Anytime Smallville finds itself dipping into the world of supernatural magic or a plot with a more Charmed-esque fantasy element, it’s hard not to wince and expect the worst. It’s not that there is anything wrong with that type of fantasy; it was one of the stock-in-trade stories that recurred throughout Buffy the Vampire Slayer to brilliant effect and there was a reason that Charmed lasted as long as it did.
It’s just that with Smallville, the spectre and disastrous nature of season four still looms large. At this stage, that was still only a year ago and everything about the fifth season has felt like an attempt at trying to get back on course or at least to resemble the magnificence of seasons two and three.
Thankfully, ‘Hypnotic’ never quite falls into the traps that many of last season’s episodes did. In fact, dare I say it, this isn’t half-bad at all. Following on from the death of Jonathan Kent a few episodes ago, there is a feeling that the series is not shying away from the passage of time, as well as the idea that its core characters have to deal with the notion that life might be fleeting, but it’s also something that has constant change and development.
By the time the episode ends, and what starts out as looking to be a light frivolous concoction that will give Clark the chance to act like an out of character jerk again, this time through magic as opposed to Red Kryptonite, Clark and Lana’s relationship looks to be over for good, this time with a hint that perhaps a new romance is on the cards between Lex and Lana.
I’m not sure how I feel about the latter, but there is a lovely and bittersweet moment between Clark and Martha where they discuss the end of Clark’s relationship with the girl he has loved seemingly all his life and it carries a poignant and low-key devastating air; the acknowledgement that the person we love the most growing up may not be the person we end up sharing our life with as we get older.
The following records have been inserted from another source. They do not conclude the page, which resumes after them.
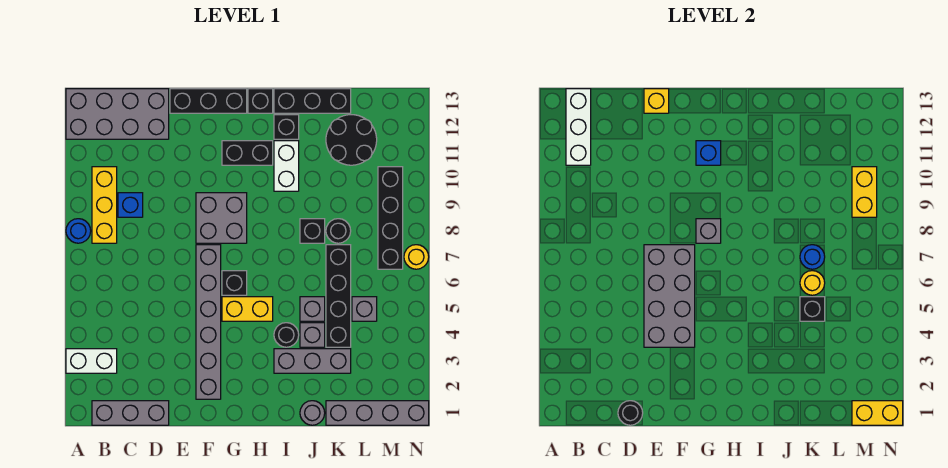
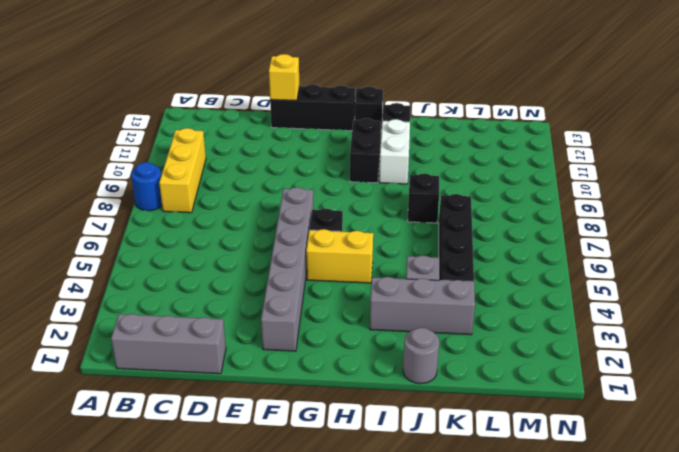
black brick H10:H11 level 1 -> black brick G11:H11 level 1
none -> white brick A3:B3 level 1
none -> grey brick A12:D13 level 1
none -> blue brick C9 level 1
none -> grey brick F8:G9 level 1

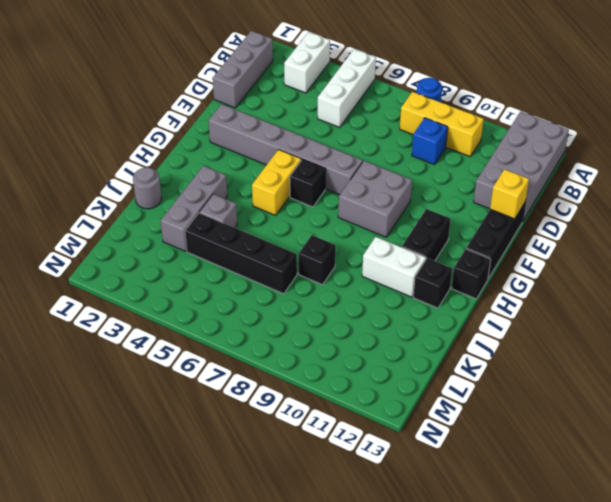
white brick A5:C5 level 1 -> white brick B11:B13 level 2
none -> black round brick I4 level 1
none -> black brick I13:K13 level 1
none -> grey brick J5 level 1
none -> grey brick K1:N1 level 1

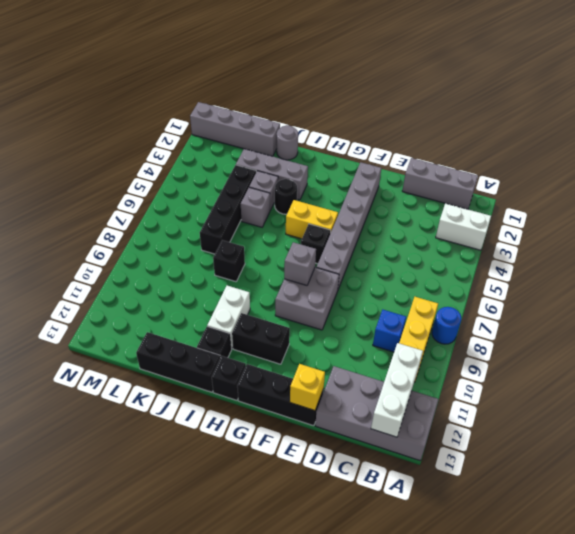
none -> black round brick K8 level 1
none -> black round brick K11:L12 level 1
none -> grey brick L5 level 1
none -> black brick M7:M10 level 1

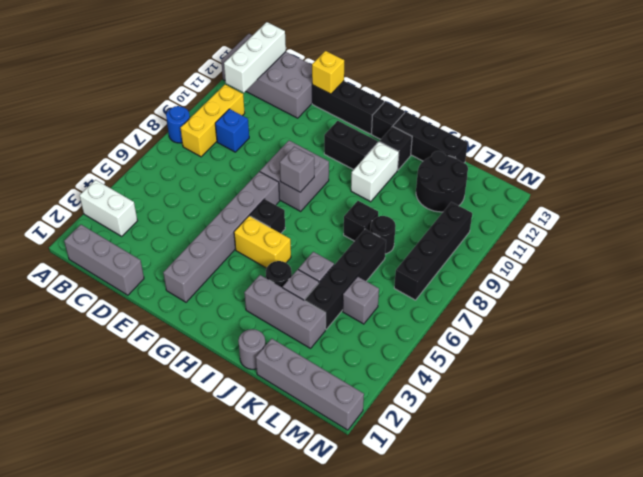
none -> yellow round brick N7 level 1
none -> black round brick D1 level 2
none -> grey brick E4:F7 level 2
none -> blue brick G11 level 2

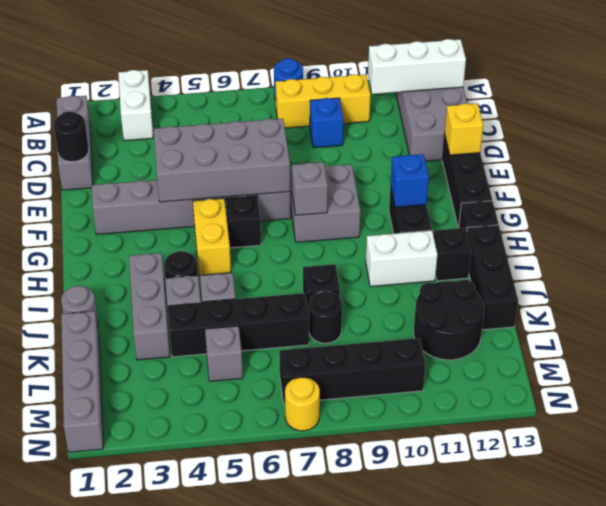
none -> black brick K5 level 2
none -> yellow round brick K6 level 2
none -> blue round brick K7 level 2
none -> yellow brick M1:N1 level 2

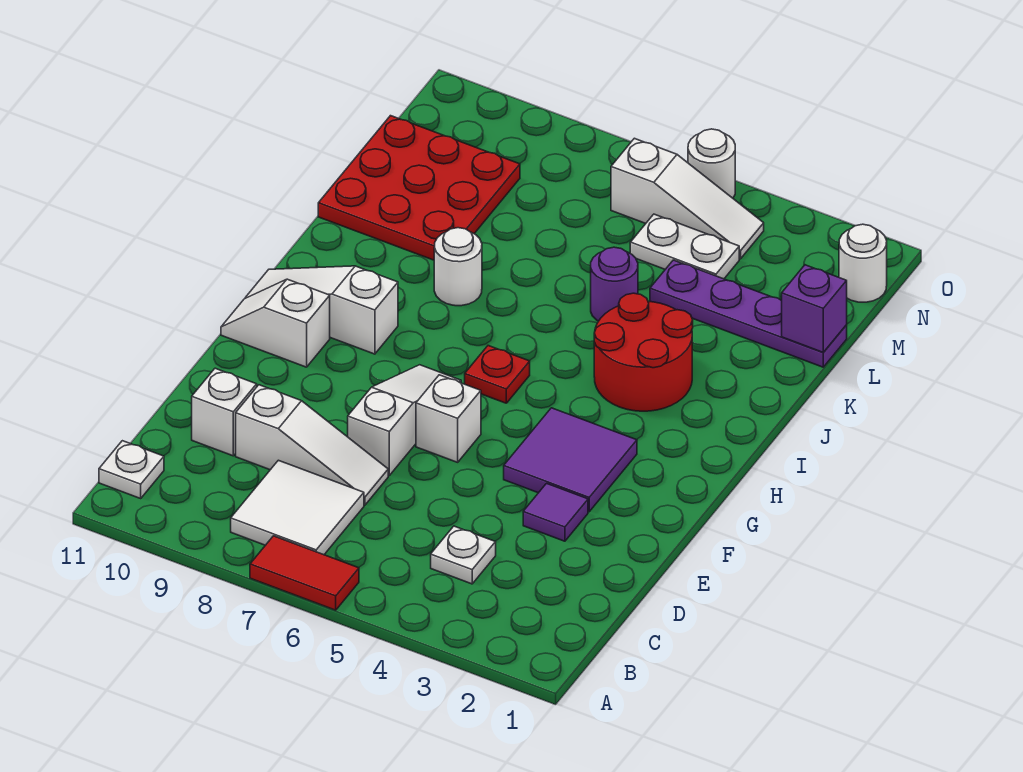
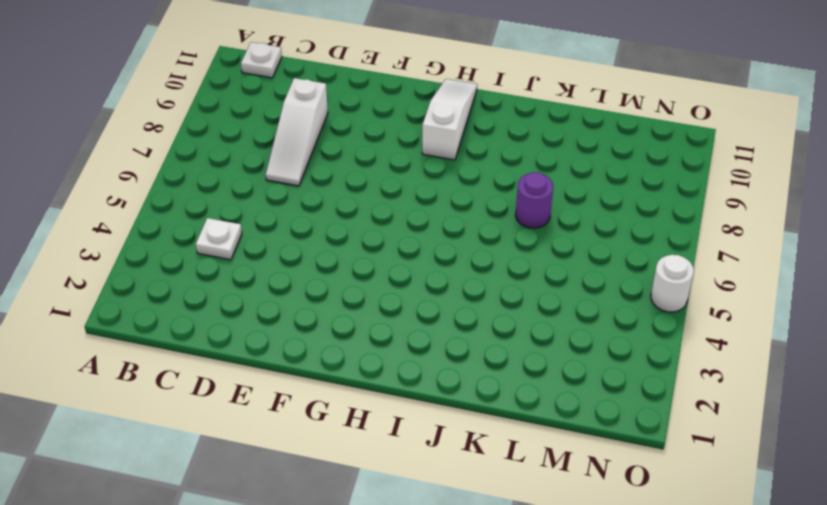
purple round brick K7 level 1 -> purple round brick K5 level 1
none -> red tile A6:A7 level 1
none -> white tile B7:C8 level 1
none -> white brick D10 level 1

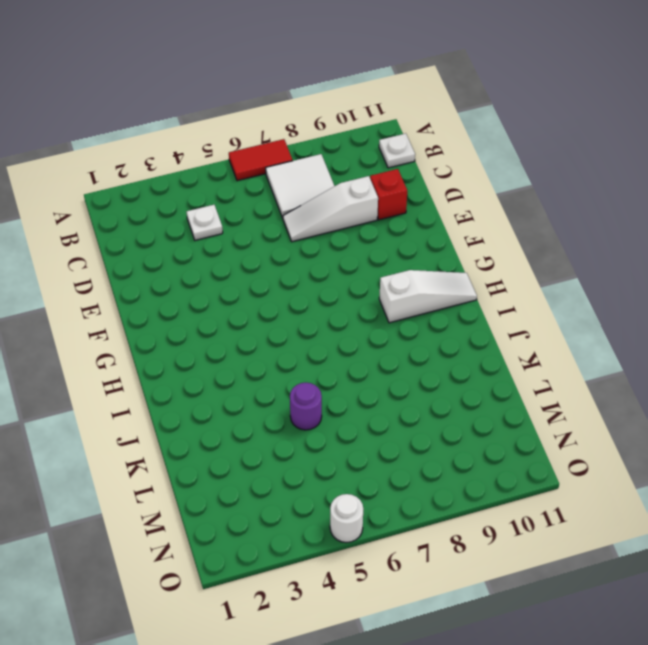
red brick D10 level 1 -> white brick D10 level 1
none -> purple tile E3 level 1
none -> white slope E7:G7 level 1 top E
none -> purple tile F3:G4 level 1

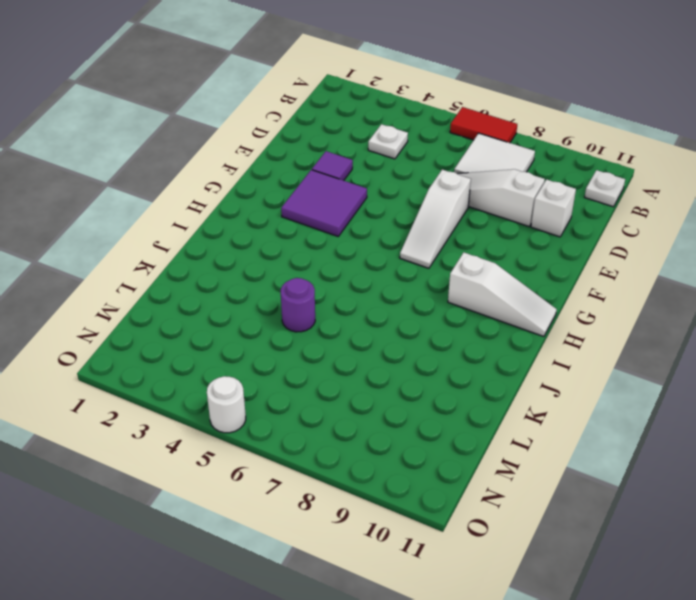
none -> white brick F6 level 1
none -> white slope G10:G11 level 1 top 10
none -> red plate H6 level 1

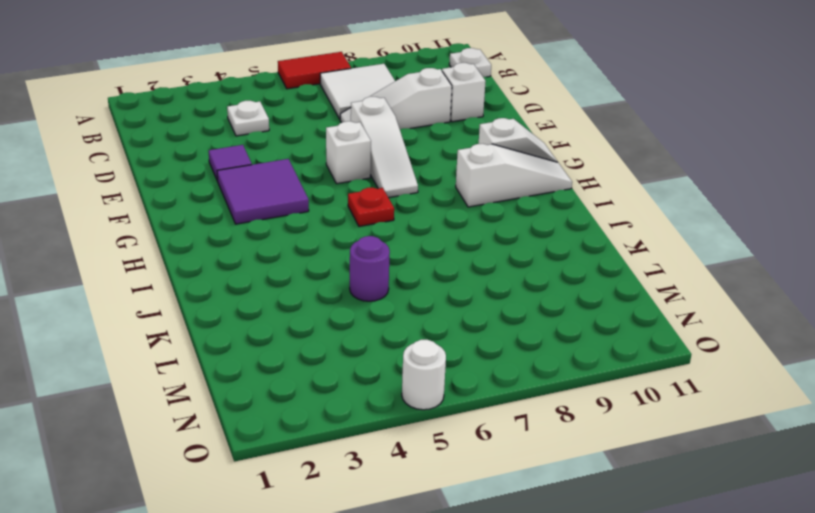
none -> red round brick I3:J4 level 1
none -> white round brick J8 level 1
none -> red plate K9:M11 level 1

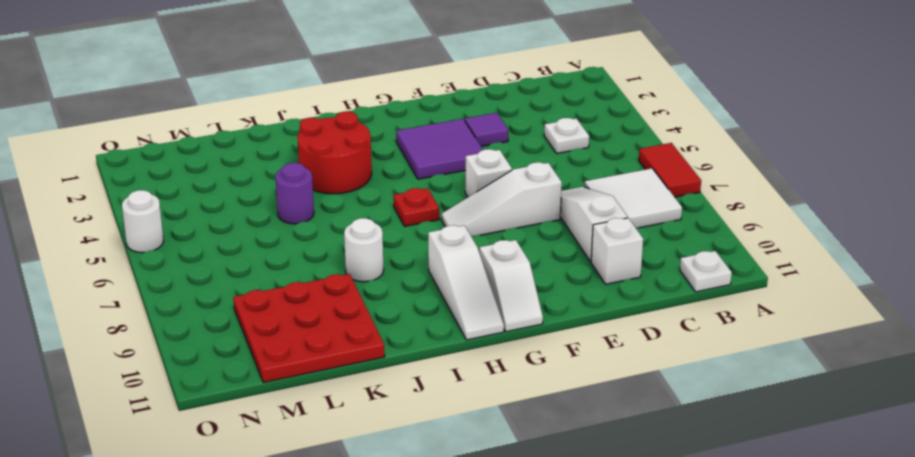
none -> purple plate L1:L4 level 1
none -> white plate M4:M5 level 1
none -> white round brick N1 level 1

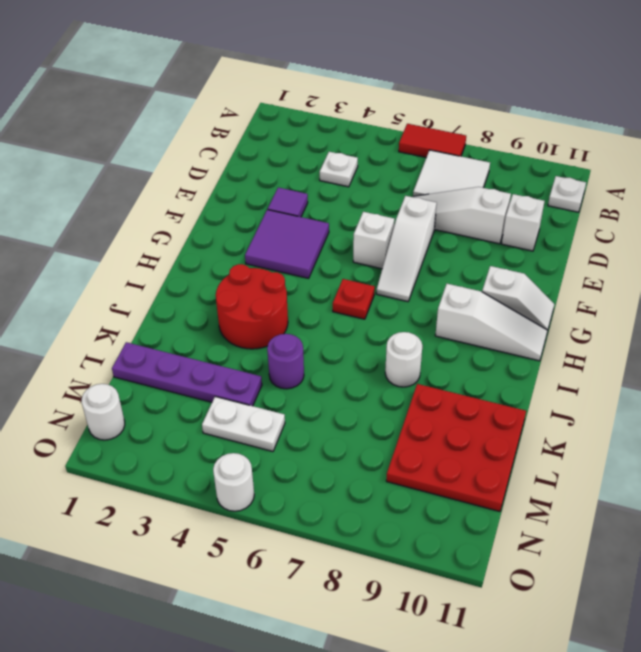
none -> white slope N4:N6 level 1 top 6
none -> purple brick L1 level 2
Of course, as audience members we know this; Lois Lane showed up last season and while the series hasn’t quite hinted at what lies in the future for the characters, our minds can’t help but go back to that lovely moment that passed between them in ‘Facade‘, a lovely piece of foreshadowing that Smallville would take years to pay off. The series has been so intent in selling the possibilities of the Clark/Lana dynamic that it comes as both tenderly poignant and actually a relief too that the writers are acknowledging that this relationship cannot be forever because the iconic mythology of its characters dictates it.
You can’t challenge or beat the hand of fate it seems, especially those who will be our saviour in their later years.